Stephen Larson, a lawyer for the Dick Van Dam dairy, described the images as being staged or taken out of context. Earlier this month, a judge dismissed a lawsuit against the farm filed by another animal rights organization, saying it lacked quality. “The accusation that they mistreated their cows is something that deeply touches the Van Dam family, because the truth is that they have always, for generations, taken care of all of their cows,” said Larson.
Dairy industry experts and farmers who viewed the footage expressed disgust and said the abuse described was not the norm. “These videos make every dairy farmer and veterinarian sick to their stomachs because we know the vast majority of farmers would never do such things to their cows,” said Dr. Carie Telgen, president of the American Association of Practitioners. cattle.
The effort to turn Americans against dairy is gaining momentum at a time when many farms across the country are struggling to make a profit. Milk consumption has fallen 40 percent since 1975, a trend that is accelerating as more people embrace oat and almond milk. Over the past decade, 20,000 dairy farms have gone out of business, a 30 percent drop, according to the agriculture ministry. And the coronavirus pandemic has forced some producers to throw unsold milk down the drain as demand for school lunch programs and restaurants dried up.
During his Oscar speech last February for Best Actor, Joaquin Phoenix drew loud applause when he urged viewers to reject dairy products.
“We feel entitled to artificially inseminate a cow and when she gives birth we steal her baby, even though her cries of anguish are undeniable,” he said, his voice cracking with emotion. “And then we take its milk which is intended for the calf and we put it in our coffee and our cereals.”

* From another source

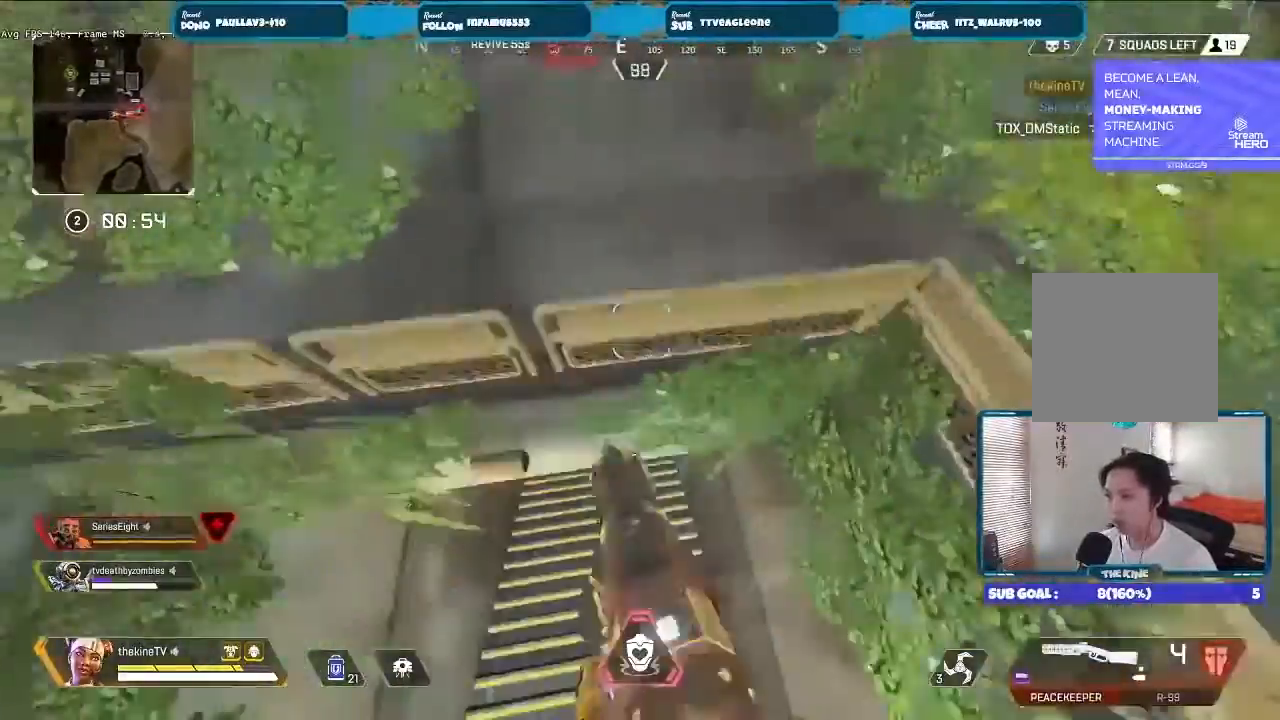
{"buttons": [], "left_stick": "up", "right_stick": "center", "events": [[167, "left_stick", "up-right"], [267, "L3", "down"], [267, "left_stick", "up"], [367, "L3", "up"]]}
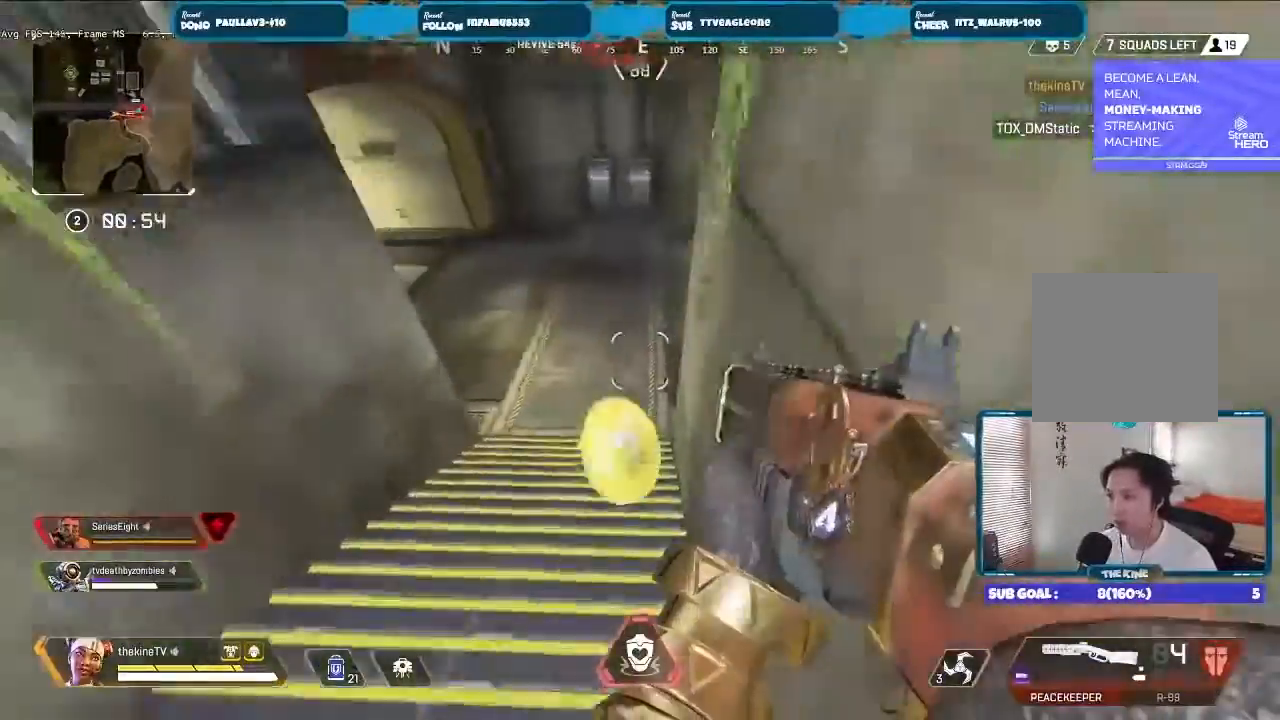
{"buttons": ["L3"], "left_stick": "up", "right_stick": "center", "events": [[433, "L3", "down"]]}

The National Federation of Milk Producers, which represents most of the country’s 35,000 dairy farmers, has tried to dispel the public’s bitter sentiment by promoting better animal welfare among its members. This means encouraging more frequent visits to veterinary farms, requiring low-wage workers to receive regular training in humane handling of cows, and phasing out tail trimming – the once ubiquitous practice of pulling the tail off a cow.
“I don’t think you will find any farmers who don’t do their best to improve the care and welfare of their animals,” said Emily Yeiser Stepp, who leads the 12-year-old animal welfare initiative. the Federation. “Having said that, we cannot be deaf to consumer values. We need to do better and give them a reason to stay in the dairy aisle.